▶ _RECORDS SHOWN_
================

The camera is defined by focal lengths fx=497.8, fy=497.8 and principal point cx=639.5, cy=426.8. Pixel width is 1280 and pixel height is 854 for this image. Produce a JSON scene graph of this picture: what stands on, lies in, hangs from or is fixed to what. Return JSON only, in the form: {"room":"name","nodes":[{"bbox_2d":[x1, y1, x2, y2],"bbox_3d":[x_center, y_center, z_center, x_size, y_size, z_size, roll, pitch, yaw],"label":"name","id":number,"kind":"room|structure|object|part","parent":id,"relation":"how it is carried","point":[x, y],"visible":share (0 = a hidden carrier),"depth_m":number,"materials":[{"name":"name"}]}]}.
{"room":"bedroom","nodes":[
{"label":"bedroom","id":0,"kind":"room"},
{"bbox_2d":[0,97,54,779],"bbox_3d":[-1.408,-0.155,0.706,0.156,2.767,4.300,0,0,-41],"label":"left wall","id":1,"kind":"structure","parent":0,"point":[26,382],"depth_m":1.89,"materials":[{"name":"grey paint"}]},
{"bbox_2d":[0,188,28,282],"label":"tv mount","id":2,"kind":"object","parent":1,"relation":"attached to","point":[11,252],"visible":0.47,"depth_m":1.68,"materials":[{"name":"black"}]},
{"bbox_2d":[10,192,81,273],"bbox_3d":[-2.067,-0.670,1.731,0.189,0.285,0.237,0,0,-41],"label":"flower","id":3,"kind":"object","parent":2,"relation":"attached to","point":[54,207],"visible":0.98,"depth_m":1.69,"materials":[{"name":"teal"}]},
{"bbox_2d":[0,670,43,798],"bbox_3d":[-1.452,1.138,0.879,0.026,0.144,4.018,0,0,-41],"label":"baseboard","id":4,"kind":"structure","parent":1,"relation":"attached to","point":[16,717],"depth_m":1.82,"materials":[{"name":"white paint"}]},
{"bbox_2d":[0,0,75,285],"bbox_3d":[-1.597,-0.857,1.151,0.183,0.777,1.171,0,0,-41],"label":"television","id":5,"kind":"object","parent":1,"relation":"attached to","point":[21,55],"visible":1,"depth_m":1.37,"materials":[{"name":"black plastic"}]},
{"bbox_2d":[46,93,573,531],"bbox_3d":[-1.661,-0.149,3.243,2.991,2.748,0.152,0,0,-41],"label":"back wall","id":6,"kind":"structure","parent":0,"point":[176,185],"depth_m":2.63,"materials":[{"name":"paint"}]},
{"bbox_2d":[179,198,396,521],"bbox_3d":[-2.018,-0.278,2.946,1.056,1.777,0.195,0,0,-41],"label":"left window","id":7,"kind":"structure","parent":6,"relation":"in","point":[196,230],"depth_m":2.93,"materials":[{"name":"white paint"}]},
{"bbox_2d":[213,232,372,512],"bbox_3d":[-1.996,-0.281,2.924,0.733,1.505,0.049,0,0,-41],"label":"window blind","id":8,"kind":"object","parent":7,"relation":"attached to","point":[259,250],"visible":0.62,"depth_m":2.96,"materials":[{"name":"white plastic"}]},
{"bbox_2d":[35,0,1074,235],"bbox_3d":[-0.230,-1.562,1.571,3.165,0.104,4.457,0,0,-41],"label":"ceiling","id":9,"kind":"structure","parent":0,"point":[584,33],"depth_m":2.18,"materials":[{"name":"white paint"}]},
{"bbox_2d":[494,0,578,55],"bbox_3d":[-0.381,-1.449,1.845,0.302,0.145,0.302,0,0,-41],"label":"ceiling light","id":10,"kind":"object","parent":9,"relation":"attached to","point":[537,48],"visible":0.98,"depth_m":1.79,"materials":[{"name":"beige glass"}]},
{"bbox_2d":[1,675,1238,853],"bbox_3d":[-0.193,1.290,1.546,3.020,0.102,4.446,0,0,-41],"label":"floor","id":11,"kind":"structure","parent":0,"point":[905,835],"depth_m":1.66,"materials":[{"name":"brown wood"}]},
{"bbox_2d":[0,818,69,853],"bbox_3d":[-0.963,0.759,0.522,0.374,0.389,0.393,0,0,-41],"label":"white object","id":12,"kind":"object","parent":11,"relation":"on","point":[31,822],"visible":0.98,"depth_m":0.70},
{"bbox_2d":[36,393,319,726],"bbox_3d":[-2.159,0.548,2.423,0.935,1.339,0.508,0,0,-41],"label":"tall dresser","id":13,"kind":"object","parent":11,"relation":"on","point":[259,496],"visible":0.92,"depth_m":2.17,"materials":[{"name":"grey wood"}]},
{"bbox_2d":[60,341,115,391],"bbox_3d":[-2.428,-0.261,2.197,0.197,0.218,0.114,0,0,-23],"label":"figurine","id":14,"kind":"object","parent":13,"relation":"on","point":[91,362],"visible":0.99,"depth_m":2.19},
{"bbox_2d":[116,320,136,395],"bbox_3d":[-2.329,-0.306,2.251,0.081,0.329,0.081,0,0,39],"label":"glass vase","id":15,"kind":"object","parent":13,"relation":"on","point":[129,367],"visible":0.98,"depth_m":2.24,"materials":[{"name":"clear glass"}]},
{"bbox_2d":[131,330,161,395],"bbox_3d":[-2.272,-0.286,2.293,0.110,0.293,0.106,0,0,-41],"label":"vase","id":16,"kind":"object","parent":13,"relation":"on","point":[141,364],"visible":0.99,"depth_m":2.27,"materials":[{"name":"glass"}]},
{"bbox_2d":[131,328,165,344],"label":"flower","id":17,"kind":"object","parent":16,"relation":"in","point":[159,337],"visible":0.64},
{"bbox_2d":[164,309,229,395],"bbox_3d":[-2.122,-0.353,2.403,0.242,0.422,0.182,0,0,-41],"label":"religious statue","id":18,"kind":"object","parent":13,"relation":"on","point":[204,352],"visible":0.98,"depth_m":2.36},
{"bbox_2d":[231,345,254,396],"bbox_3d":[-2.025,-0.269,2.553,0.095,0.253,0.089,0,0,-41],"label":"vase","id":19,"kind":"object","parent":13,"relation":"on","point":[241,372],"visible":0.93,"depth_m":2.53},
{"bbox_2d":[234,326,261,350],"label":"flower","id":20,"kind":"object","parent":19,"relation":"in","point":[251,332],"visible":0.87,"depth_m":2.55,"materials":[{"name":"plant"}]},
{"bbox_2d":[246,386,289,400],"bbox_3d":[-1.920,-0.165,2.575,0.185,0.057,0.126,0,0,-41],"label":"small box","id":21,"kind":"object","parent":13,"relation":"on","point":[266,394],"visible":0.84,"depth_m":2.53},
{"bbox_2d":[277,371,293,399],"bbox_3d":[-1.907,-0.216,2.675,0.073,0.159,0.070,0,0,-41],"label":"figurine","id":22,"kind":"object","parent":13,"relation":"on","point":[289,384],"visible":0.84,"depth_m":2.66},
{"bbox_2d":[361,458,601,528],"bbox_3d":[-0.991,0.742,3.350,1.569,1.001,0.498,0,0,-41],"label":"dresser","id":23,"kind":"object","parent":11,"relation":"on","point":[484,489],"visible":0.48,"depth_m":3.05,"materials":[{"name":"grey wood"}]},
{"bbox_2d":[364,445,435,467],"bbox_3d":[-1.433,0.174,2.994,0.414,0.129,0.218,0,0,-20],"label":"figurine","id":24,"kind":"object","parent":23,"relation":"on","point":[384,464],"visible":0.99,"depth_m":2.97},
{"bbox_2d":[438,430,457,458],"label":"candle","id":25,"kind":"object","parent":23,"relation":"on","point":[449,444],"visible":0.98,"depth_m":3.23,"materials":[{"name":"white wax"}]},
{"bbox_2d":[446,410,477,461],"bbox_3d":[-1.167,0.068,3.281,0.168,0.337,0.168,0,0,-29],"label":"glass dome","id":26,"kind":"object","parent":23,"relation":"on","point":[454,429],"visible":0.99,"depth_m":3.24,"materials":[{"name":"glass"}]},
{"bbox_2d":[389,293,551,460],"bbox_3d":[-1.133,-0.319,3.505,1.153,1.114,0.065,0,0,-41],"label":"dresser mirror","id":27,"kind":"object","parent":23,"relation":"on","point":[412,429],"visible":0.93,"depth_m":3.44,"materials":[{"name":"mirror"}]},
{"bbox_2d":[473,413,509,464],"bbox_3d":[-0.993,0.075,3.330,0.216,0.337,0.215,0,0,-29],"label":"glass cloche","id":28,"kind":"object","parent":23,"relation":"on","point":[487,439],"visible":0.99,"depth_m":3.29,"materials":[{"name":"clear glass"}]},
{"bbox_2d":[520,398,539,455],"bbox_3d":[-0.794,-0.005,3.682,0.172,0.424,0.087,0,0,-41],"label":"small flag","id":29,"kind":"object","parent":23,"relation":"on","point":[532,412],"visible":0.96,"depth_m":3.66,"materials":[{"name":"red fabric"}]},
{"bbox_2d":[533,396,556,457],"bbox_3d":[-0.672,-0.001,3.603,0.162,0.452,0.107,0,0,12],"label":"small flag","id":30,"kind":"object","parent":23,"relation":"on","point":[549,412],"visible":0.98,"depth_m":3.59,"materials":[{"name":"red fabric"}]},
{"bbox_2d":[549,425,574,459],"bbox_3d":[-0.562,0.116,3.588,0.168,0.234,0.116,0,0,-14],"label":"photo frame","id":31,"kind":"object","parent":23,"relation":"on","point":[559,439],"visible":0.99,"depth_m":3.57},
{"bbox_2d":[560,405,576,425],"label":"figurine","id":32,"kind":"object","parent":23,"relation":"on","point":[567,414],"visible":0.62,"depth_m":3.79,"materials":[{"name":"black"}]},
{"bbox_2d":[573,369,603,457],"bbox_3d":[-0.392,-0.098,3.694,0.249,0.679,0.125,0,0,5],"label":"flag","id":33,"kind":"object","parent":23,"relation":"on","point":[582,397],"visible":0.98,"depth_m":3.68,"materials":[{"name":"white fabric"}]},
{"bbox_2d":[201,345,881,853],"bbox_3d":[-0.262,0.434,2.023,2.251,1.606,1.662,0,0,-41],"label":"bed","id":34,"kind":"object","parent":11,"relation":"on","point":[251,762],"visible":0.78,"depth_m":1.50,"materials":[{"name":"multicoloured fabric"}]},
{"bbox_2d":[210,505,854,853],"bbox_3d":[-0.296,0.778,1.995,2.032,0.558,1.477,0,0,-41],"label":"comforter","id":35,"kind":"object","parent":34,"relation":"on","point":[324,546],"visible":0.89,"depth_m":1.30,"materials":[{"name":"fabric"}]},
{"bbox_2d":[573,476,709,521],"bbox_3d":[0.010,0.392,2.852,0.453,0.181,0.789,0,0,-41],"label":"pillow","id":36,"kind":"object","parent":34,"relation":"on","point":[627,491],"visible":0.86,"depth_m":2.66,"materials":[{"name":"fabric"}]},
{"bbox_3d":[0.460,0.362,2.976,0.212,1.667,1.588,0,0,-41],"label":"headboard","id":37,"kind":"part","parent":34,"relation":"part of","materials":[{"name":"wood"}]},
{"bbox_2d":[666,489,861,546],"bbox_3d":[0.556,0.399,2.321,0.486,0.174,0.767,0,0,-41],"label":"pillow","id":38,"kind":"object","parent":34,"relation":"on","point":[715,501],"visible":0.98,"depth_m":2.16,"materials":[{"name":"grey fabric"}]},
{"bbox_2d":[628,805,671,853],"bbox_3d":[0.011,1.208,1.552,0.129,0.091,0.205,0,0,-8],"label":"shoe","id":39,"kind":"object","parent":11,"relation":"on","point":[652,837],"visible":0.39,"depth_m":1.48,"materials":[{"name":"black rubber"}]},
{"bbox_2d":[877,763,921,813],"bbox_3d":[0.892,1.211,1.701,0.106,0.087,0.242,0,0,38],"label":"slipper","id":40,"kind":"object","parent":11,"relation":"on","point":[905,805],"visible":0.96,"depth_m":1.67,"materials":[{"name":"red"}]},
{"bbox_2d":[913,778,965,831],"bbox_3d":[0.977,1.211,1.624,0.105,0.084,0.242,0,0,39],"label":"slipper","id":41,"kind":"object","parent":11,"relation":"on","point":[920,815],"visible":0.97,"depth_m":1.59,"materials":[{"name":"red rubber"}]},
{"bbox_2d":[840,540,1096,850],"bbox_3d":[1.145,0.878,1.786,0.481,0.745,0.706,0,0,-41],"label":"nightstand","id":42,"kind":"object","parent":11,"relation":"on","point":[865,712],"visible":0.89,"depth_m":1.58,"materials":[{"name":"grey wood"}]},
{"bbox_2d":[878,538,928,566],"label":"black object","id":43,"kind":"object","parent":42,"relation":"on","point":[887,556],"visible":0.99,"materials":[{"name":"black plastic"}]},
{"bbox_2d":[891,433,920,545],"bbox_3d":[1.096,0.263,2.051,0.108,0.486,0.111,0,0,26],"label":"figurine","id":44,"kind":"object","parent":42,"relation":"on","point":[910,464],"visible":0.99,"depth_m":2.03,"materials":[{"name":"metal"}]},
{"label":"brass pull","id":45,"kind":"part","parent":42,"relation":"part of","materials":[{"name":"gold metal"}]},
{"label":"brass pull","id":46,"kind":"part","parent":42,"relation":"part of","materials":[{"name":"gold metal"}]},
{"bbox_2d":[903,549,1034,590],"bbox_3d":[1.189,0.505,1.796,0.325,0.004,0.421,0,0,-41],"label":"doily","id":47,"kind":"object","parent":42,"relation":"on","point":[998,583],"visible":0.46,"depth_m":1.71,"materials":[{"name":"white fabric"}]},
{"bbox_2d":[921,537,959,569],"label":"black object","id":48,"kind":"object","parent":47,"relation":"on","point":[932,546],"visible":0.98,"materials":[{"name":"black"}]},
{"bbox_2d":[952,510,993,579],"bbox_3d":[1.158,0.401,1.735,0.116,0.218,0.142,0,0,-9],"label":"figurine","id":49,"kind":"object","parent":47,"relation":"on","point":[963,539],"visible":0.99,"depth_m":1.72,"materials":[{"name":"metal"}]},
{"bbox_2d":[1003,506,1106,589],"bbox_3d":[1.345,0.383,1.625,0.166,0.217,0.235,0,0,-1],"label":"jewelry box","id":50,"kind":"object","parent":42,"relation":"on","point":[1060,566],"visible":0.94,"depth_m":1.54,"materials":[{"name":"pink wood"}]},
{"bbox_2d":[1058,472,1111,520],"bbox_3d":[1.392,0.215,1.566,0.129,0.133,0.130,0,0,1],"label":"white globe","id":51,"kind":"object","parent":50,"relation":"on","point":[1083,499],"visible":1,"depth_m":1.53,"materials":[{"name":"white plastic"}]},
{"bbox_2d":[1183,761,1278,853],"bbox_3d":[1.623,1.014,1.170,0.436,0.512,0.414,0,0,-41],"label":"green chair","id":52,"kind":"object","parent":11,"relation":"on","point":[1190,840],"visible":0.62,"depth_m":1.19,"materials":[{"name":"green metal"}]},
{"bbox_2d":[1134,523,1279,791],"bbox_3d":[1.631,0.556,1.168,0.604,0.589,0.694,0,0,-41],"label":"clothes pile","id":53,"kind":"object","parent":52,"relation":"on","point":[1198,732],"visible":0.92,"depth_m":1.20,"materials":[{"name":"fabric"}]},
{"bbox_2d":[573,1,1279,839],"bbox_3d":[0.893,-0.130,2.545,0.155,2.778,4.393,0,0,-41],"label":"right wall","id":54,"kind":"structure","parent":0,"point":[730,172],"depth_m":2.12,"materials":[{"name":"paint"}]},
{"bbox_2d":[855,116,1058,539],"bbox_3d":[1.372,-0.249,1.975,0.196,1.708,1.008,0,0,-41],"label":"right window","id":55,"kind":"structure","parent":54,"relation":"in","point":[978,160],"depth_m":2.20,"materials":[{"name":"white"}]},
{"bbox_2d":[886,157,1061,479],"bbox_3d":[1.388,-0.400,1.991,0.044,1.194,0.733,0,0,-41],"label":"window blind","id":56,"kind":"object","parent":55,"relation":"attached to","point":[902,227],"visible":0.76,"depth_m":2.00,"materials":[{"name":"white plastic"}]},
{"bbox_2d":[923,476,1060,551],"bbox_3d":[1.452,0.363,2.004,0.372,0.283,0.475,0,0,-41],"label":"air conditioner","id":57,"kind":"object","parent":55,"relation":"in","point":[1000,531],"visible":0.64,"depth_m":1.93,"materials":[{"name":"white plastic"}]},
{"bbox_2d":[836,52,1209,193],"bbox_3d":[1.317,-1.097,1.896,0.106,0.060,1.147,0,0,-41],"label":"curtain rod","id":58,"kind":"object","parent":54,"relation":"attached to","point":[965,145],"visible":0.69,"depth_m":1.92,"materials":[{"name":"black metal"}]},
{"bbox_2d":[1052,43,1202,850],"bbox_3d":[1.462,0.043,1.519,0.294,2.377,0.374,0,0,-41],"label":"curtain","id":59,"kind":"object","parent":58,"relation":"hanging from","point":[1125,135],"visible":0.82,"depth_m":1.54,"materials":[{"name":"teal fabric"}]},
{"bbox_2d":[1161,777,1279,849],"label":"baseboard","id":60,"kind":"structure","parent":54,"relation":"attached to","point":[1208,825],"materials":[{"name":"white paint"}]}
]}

================

▶ _ASSIGNMENT_
Report all lines in the listing above that contain the word "left".

▶ _RESULT BELOW_
{"bbox_2d":[0,97,54,779],"bbox_3d":[-1.408,-0.155,0.706,0.156,2.767,4.300,0,0,-41],"label":"left wall","id":1,"kind":"structure","parent":0,"point":[26,382],"depth_m":1.89,"materials":[{"name":"grey paint"}]},
{"bbox_2d":[179,198,396,521],"bbox_3d":[-2.018,-0.278,2.946,1.056,1.777,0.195,0,0,-41],"label":"left window","id":7,"kind":"structure","parent":6,"relation":"in","point":[196,230],"depth_m":2.93,"materials":[{"name":"white paint"}]},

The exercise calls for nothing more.